EXERCISE OBJECTIVE:
Copy the text of every item below word for word, line by line, and leave the pictures out.

+--

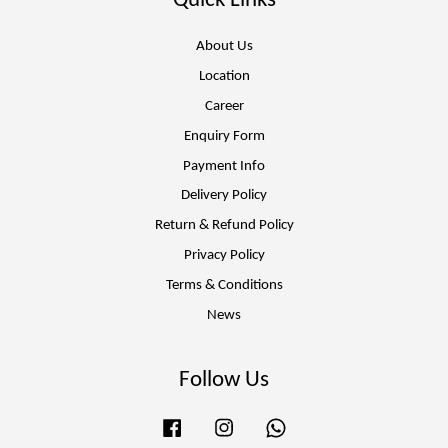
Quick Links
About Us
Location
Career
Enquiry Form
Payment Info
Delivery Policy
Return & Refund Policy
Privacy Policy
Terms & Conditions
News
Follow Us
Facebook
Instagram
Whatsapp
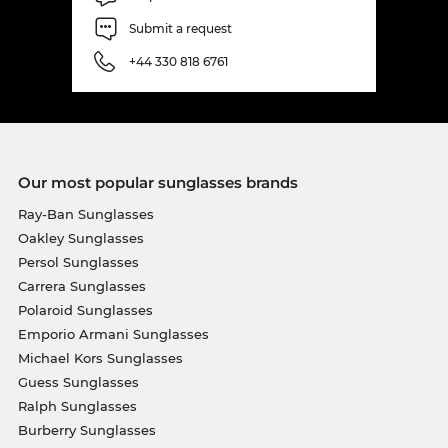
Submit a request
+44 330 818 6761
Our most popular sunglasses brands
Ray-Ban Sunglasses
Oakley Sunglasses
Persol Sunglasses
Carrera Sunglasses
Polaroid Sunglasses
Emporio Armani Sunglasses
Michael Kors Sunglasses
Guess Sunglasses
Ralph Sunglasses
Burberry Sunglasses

+--

WORKED SOLUTION:
Quick Links
About Us
Location
Career
Enquiry Form
Payment Info
Delivery Policy
Return & Refund Policy
Privacy Policy
Terms & Conditions
News
Follow Us
Facebook
Instagram
Whatsapp
Submit a request
+44 330 818 6761
Our most popular sunglasses brands
Ray-Ban Sunglasses
Oakley Sunglasses
Persol Sunglasses
Carrera Sunglasses
Polaroid Sunglasses
Emporio Armani Sunglasses
Michael Kors Sunglasses
Guess Sunglasses
Ralph Sunglasses
Burberry Sunglasses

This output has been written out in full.